Ornella Albanese si documenta con grande precisione quando scrive e ciò si evince facilmente dall'accuratezza storica dei suoi romanzi dove ricrea atmosfere suggestive, cariche di sensualità e passioni impetuose.
L'imperatore Federico II, per esempio,  è uno dei miei personaggi storici preferiti e mi è piaciuto il modo in cui l'autrice lo ha fatto rivivere in "Cuore di lupo" dipingendone con grande vividezza pregi e difetti.
Un altro personaggio che ho apprezzato è stato Ismail, il braccio destro, il compagno fraterno di Alessandro che mi ha ricordato un'altra figura di grande spessore incontrata ne "L'anello di ferro" un'opera di Ornella Albanese che ho amato molto. Il ricorrere di questi personaggi non credo sia una coincidenza. Forse la scrittrice vuole ricordarci che ci sono state epoche in cui cristiani e musulmani vivevano insieme con maggiore tolleranza reciproca.
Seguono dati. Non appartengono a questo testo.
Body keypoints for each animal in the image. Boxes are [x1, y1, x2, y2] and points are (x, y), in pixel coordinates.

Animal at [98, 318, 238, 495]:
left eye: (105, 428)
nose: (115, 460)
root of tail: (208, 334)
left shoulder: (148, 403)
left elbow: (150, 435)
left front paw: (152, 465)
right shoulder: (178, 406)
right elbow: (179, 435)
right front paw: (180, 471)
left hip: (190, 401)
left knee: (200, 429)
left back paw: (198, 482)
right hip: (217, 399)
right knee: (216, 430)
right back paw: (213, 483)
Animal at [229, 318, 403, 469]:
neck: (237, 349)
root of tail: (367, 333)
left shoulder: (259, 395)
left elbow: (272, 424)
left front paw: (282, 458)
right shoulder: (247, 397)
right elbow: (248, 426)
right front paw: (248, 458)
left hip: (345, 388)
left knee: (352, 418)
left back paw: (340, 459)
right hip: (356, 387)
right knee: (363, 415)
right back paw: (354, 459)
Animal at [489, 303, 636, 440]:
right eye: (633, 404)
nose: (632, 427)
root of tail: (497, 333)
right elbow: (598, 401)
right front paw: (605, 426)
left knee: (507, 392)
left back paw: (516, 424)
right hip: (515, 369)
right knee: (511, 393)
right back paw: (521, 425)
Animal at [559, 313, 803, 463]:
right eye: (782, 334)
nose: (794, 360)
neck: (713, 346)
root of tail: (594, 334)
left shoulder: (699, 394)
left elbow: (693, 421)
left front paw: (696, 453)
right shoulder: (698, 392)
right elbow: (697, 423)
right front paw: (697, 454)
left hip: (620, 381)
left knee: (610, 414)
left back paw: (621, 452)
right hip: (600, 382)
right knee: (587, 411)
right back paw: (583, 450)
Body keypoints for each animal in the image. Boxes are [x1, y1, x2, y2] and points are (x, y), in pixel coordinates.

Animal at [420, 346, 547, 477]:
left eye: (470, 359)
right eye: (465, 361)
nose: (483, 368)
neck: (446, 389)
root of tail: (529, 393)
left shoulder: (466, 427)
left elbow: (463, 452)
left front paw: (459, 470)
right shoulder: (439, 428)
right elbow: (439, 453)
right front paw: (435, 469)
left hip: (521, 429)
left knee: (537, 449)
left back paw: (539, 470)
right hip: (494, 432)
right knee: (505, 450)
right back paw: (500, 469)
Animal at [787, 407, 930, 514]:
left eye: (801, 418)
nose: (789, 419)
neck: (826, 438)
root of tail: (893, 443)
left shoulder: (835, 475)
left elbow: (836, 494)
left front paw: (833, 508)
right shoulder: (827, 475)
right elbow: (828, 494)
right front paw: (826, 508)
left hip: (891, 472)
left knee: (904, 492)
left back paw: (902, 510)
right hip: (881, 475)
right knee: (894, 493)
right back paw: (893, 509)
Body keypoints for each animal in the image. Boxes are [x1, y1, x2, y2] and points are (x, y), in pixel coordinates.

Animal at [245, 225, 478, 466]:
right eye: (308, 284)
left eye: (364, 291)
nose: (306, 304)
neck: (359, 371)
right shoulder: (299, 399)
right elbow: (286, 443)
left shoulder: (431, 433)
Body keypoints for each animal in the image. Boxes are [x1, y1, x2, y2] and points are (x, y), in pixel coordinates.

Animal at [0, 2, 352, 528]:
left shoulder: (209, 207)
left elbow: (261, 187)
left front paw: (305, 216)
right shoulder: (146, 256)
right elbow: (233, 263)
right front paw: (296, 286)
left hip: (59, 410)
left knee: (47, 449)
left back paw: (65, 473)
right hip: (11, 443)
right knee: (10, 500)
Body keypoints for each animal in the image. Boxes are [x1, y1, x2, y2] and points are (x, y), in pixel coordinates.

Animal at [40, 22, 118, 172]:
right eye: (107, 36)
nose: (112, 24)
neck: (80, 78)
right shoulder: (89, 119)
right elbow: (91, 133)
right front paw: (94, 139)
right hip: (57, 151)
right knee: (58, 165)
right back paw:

Ma torniamo ai protagonisti di "Cuore di lupo". Alessandro, che per nascita  è un figlio illegittimo, ha dovuto lottare duramente per farsi strada nella vita. Rappresenta l'uomo che si è fatto da solo e come tale incontra tutta la mia approvazione. Inoltre, è pure sfregiato... ed io ho un debole per le cicatrici, sia per quelle visibili che per quelle interiori che ognuno di noi si porta dietro.
Nel libro non manca lo scavo psicologico dei protagonisti cosa di cui Ornella Albanese è maestra. 



Cuore di lupo
La controparte femminile di Alessandro è
Irene, che invece è cresciuta in una posizione privilegiata. All'inizio la ragazza sogna di convolare a nozze col suo promesso sposo, Evandro di Cerrano, ma con l'arrivo di Alessandro tutto cambia e lei perde ogni cosa: rango, famiglia e casa. Tuttavia non si dà per vinta e cerca di lottare come può per fronteggiare la difficile situazione in cui si trova. 


Nessuno dei due penserebbe mai che potrebbe nascere l'amore fra loro eppure, quando  
s'incontrano, basta uno sguardo e inevitabilmente scatta un'attrazione irresistibile.
Intorno ai due protagonisti si muovono tanti personaggi minori che formano un mondo descritto con grande accuratezza e  credibilità, uno dei tanti pregi di quest'autrice che ha l'abilità quasi magica di condurci nel passato insieme a lei e di farci vivere meravigliose avventure.
Per concludere vorrei fare un'ultima considerazione. Molte lettrici di romance prediligono le scrittrici straniere e snobbano le italiane, salvo poi restare deluse quando scoprono che alcune frasi che le hanno colpite non esistevano nella versione originale ma sono frutto dell'abile lavoro di traduzione. Perché allora non dare una possibilità alle nostre autrici che non hanno nulla da invidiare alle altre?